Scapino, A Comedy Overture
Violin Concerto, Op.15
Falstaff – Symphonic Study in C minor, Op.68
Fenella Humphreys (violin)
Kensington Symphony Orchestra
Reviewed by: Colin Anderson
Reviewed: 27 June, 2016
Venue: St John's, Smith Square, London
This Brexit programme, planned much in advance of course, with no premonitions or allegiances, by the Kensington Symphony Orchestra, opened with Walton’s Atlantic-crossing Scapino Overture, completed in 1940 for the Chicago Symphony Orchestra, bright and brilliant music superbly scored. The KSO had a good go at this swinging and sensuous music, Scapino the servant a part of the commedia dell’arte troupe, but the dynamics were rather unvaried, not least when the contemplative section led by cello solo, decorously accompanied, was reached.
Volumes were more adroitly managed in Elgar’s Falstaff (1913), as sophisticated and as complex as anything he wrote. Russell Keable conducted a fully-rounded account that was a little too deliberate at times (accounting for the unprecedented 38-minute playing time) and a more varied response to Elgar’s over-use of a tambourine would have been welcome!
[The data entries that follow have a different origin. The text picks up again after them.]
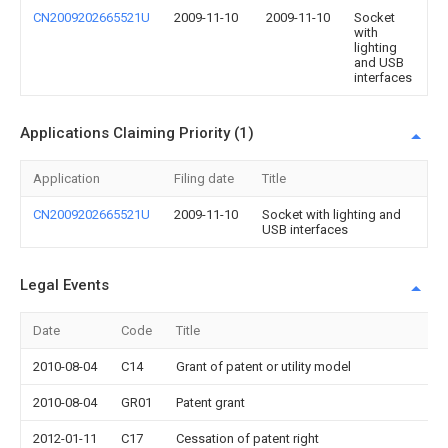
CN2009202665521U
2009-11-10
2009-11-10
Socket
with
lighting
and USB
interfaces
Applications Claiming Priority (1)
Application
Filing date
Title
CN2009202665521U
2009-11-10
Socket with lighting and
USB interfaces
Legal Events
Date
Code
Title
2010-08-04
C14
Grant of patent or utility model
2010-08-04
GR01
Patent grant
2012-01-11
C17
Cessation of patent right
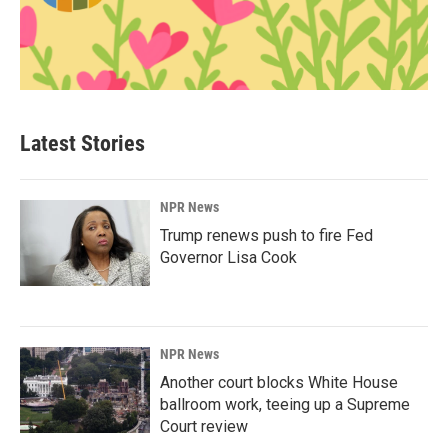
Latest Stories
NPR News
Trump renews push to fire Fed
Governor Lisa Cook
NPR News
Another court blocks White House
ballroom work, teeing up a Supreme
Court review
Balancing and blending the music’s symphonic and descriptive quotients is an intricate balancing act – just as playing Elgar’s demanding writing is tricky (I was once a greeted by an LSO cellist following a performance of Falstaff, Colin Davis conducting, 33 minutes, with “do you know how difficult that is?”) – so, a few queasy moments aside, the KSO was pretty heroic, and Keable later introduced greater graphic animation. When the music enters into recession, solos from Nick Rampley (bassoon), Joseph Spooner (cello) and leader Alan Tuckwood were all noteworthy, and pathos touched the heart as the “knight, gentleman and soldier” (the Falstaff of Shakespeare’s history plays rather than The Merry Wives of Windsor) is rejected by Prince Hal and dies. Not as often performed as it should be, reservations aside, this was a timely reminder that Falstaff is top-drawer Elgar.
In between slapstick and spectacle, Fenella Humphreys gave an accomplished account of Benjamin Britten’s Violin Concerto (1939, revised 1958). This too was an act of reclamation – of tension-filled music, full of anguish and warnings, written for Antonio Brosa. Britten’s use of the orchestra is distinctive and inventive, and the KSO was really on-song here, Keable very attentive to Humphreys whose fearless approach to demanding writing, and not just in the forceful second movement, added a layer of significance to this intense music that was inspiring, and the uncertainty of the final bars was fully conveyed.
The KSO returns to action on October 3, at St John’s, with John Adams, Colin Matthews and Bartók.